══ Trecho da página ══

Não menos complexo é o desafio da violência, que produz impactos psicossociais muito graves. O Brasil é um país extremamente violento, o que é expresso por indicadores dramáticos como a mortalidade de jovens negros. Medida indispensável é a mudança do estatuto jurídico das drogas, descriminalizando sua posse e uso. O comércio ilegal, a repressão violenta, as disputas entre grupos armados e a corrupção policial constituem as causas do fenômeno da violência armada nos territórios vulneráveis. Do mesmo modo, está em nosso cotidiano, em todas as regiões e classes sociais, a violência doméstica, contra a mulher, a criança, os idosos. Não é um desafio específico da Saúde Mental, mas implica também a Atenção Psicossocial. É uma questão que nosso país terá que responder, não com o Estado policial e justiceiro, mas construindo um projeto de paz em uma sociedade justa.

Quais os caminhos viáveis para a Saúde Mental no horizonte dos próximos 20 anos?

═══
══ Conteúdo dos dados ══

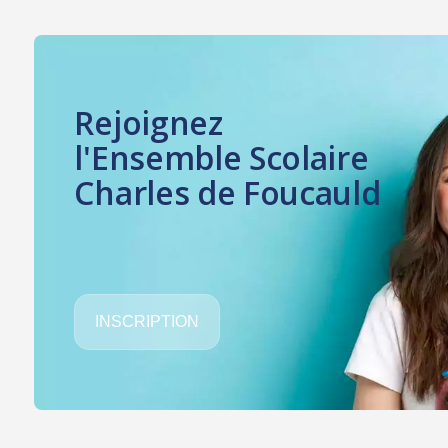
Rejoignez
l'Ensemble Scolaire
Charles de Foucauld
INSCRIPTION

═══
══ Conteúdo dos dados ══

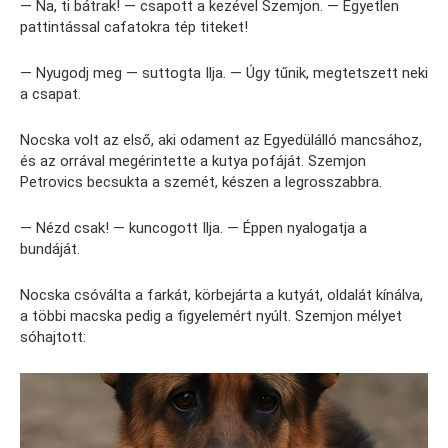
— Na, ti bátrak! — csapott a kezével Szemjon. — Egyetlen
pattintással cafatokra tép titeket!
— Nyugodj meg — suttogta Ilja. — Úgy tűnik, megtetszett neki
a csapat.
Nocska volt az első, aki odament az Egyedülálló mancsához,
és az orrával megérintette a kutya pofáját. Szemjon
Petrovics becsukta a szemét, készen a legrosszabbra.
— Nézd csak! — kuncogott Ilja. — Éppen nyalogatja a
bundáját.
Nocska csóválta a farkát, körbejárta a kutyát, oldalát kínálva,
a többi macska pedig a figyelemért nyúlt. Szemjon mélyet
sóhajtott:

═══

**Problema 1**. Devolva, do trecho sobre violência e saúde mental, tudo de "Não menos complexo" até "uma sociedade justa.".
**Problema 2**. Segundo o trecho sobre violência e saúde mental, que indicador dramático mostra que o Brasil é um país extremamente violento?
**Problema 3**. Estenda o trecho sobre violência e saúde mental, continuando a partir da pergunta com que ele termina.
As entradas não têm papel nenhum aqui.

**Sua resposta 1**.
Não menos complexo é o desafio da violência, que produz impactos psicossociais muito graves. O Brasil é um país extremamente violento, o que é expresso por indicadores dramáticos como a mortalidade de jovens negros. Medida indispensável é a mudança do estatuto jurídico das drogas, descriminalizando sua posse e uso. O comércio ilegal, a repressão violenta, as disputas entre grupos armados e a corrupção policial constituem as causas do fenômeno da violência armada nos territórios vulneráveis. Do mesmo modo, está em nosso cotidiano, em todas as regiões e classes sociais, a violência doméstica, contra a mulher, a criança, os idosos. Não é um desafio específico da Saúde Mental, mas implica também a Atenção Psicossocial. É uma questão que nosso país terá que responder, não com o Estado policial e justiceiro, mas construindo um projeto de paz em uma sociedade justa.

**Sua resposta 2**. A mortalidade de jovens negros.

**Sua resposta 3**.
Os desafios são inúmeros e têm magnitude imponderável, de muito difícil estimativa para o futuro. E, caso não ocorram profundas mudanças nos determinantes sociais da saúde, certamente serão ainda mais graves que hoje. O primeiro deles é pensar quais serão os principais problemas clínicos da Saúde Mental nos próximos 20 anos. Há, aqui, uma controvérsia relacionada à ampliação do alcance dos diagnósticos psiquiátricos, abarcando situações da vida cotidiana que não podem ser reduzidas a uma descrição patológica. Essa tendência vem se acentuando nos últimos anos, chancelando um reducionismo medicalizante e psicologizante que coloca sob o guarda-chuva da “medicina mental” diversas formas de mal-estar produzidas pela crise da vida contemporânea. O luto pela perda de entes queridos, as reações a situações de estresse, o medo alarmante diante de desempenho social, algumas características especiais do desenvolvimento de crianças e várias outras questões passam a ser rotuladas como “doença mental”.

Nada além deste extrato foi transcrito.